There also exists a very worrying prejudice based on a societal judgment that those working in the sex industry should expect violence and injury from their customers as part of their job. It is appropriate that insurance companies use a range of statistics on which to base their premiums, provided that those statistics are valid and not based on moral judgments. That is what we would expect. In many cases, brothel owners' response to the insurance problem has been not to take out cover by deeming all their staff to be self-employed, and it seems to me that that was not the intention of the Bill that passed through this house.

My proposal to amend the Discrimination Act to include the words "profession, trade, occupation or calling", ironically enough, paves the way for those in the sex industry to comply with the Government's demand for workers compensation as well as assisting in the arenas of the courts and the community where human rights and justice have been denied through discriminatory practices and ignorance. After all, that is what the Discrimination Act is about. The Discrimination Act has contributed a great deal to the just treatment of many people in our community who were discriminated against for their race, religion, marital status, sexuality and so on. This amendment addresses the injustices endured by those who are discriminated against simply because of their previous occupation.

Debate (on motion by Mr Connolly) adjourned.

SUBORDINATE LAWS (AMENDMENT) BILL 1993

MR MOORE (10.41): I present the Subordinate Laws (Amendment) Bill 1993.

Title read by Clerk.

MR MOORE: I move:

That this Bill be agreed to in principle.

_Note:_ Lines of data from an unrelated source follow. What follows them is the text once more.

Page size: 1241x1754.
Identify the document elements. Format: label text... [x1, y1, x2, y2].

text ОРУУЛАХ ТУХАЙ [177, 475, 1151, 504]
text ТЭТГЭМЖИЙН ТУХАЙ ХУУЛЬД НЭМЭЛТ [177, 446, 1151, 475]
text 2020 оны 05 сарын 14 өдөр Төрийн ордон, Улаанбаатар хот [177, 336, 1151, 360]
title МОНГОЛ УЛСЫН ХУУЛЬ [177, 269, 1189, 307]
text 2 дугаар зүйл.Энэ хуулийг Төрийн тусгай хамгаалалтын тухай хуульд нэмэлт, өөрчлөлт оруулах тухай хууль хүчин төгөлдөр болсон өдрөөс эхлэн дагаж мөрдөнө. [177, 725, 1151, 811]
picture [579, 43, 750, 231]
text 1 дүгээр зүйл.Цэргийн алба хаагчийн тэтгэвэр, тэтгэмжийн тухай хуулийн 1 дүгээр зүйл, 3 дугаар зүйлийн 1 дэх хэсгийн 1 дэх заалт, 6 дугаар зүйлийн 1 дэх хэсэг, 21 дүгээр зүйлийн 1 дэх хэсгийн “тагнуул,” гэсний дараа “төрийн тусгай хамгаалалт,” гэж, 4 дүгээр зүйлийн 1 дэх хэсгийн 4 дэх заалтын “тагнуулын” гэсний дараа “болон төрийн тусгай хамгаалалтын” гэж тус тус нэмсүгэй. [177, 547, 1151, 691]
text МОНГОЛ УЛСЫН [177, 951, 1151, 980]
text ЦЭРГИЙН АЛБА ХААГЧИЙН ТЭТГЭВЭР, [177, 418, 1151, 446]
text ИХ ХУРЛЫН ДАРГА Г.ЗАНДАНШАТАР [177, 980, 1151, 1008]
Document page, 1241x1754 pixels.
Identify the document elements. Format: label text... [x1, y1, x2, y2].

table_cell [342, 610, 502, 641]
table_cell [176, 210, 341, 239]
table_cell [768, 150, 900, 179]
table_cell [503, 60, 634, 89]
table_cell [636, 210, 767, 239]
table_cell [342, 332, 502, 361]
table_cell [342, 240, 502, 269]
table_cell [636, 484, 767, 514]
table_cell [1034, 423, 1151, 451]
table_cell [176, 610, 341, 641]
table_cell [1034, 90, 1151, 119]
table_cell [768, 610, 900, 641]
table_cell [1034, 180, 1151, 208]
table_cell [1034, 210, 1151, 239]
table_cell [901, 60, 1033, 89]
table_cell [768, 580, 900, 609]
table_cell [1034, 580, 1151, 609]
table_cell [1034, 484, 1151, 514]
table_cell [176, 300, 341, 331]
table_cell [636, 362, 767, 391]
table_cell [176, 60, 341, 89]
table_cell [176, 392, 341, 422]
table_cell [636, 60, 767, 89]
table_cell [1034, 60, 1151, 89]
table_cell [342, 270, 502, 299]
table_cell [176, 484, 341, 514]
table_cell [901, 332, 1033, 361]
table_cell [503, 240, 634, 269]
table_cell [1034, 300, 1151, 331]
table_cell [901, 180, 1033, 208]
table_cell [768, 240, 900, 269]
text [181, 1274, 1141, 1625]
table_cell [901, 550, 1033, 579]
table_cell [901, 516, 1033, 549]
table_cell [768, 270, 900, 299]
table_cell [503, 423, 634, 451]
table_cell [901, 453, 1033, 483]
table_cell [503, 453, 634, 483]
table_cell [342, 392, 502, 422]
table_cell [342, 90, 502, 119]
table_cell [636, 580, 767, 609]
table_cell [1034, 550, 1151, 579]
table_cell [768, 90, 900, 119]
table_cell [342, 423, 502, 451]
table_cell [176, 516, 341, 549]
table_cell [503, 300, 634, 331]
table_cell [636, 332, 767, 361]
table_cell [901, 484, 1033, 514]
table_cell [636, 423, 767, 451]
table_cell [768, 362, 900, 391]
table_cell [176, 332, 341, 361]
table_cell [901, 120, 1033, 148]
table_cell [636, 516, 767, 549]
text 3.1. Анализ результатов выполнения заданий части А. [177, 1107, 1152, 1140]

This is a very simple mechanical Bill that provides the opportunity for members not only to be able to disallow subordinate legislation but also to amend it, and I would like to give one example to members to illustrate why I think this is necessary. Madam Speaker, you may recall that I presented in this house a Bill to amend some regulations to do with insulation. I have no intention of reflecting on how the house voted in that situation but, rather, to use it as an example. In the case of the insulation, the Scrutiny of Bills Committee drew attention to the fact that this was effectively a Henry VIII clause - I believe that that is the correct term - where the department not only made a piece of law but also immediately passed the power back to the Minister so that the Minister could change it. That is a particularly cumbersome method of dealing with subordinate legislation.